1. Second mortgage loans from sellers. Many banks will allow you to have as little as 5% into a home purchase, but will then only loan you 80%. The seller can take payments on a second mortgage from you for the other 15%.
2. Manufacturer loans. Manufactured-home companies are arranging financing with 5% or less down for their buyers. This can be as little as $2,500 down if you already have a lot to put the home on.
3. State government housing programs. Most states have some sort of financing help in the form of a loan-guarantee program or outright loans for low-income buyers.
4. VA mortgage loans. If you have been in the armed services, have a decent job, and can save two or three paychecks, you can probably get a home with a VA loan.
5. Contract for sale.

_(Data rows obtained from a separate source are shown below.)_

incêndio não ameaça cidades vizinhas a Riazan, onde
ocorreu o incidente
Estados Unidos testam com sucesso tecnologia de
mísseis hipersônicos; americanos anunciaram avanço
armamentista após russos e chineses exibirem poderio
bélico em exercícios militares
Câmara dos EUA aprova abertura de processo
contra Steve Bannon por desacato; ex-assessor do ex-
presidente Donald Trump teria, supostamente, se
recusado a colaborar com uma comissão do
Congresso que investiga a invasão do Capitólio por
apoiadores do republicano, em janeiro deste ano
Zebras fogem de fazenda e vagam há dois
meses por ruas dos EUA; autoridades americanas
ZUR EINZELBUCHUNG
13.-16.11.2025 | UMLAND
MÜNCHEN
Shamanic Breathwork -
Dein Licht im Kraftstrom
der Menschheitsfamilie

Called a “land contract” and other names depending on the part of the country you are in, this just means that you make payments to the seller instead of a bank. It’s up to you and them to negotiate downpayment amount, interest rate, and the term of the loan.
6. Builders gifting programs. In some parts of the country, builders fund foundations that give you a portion of the downpayment, so you can get into a home with as little as 3% downpayment from your own pocket. FHA and other lenders have so far approved of or allowed this.
7. FHA mortgage loans. The Farm Home Administration doesn’t actually loan the money, but guarantees your loan for the bank, so they can loan up to 97% of the purchase price, depending on the particular FHA program.
8. Friend and family loans. It may not be from charity that a brother or a friend lends you the money to buy a home. That 7% return might look awfully good if their money is sitting in the bank at 2%.
9. Bank no-doc loans. “No-doc” and “low-doc” loans, meaning no or low documentationrequirements, are back, and you can find them through online banks. They are for those of you with bad credit but 20% to 30% to put down on a home. You don’t even need a job.
10. Your credit cards. A risky way, but if you have a low-interest credit card, you can use it to come up with the downpayment, especially if you can pay it off soon, perhaps with a coming tax refund. The banks generally won’t allow this, but you can combine this with seller financing.
So are there more ways to approach real estate financing? You bet there are. These are just some ways to buy your own home. When you start investing, you can use other techniques for really creative real estate financing.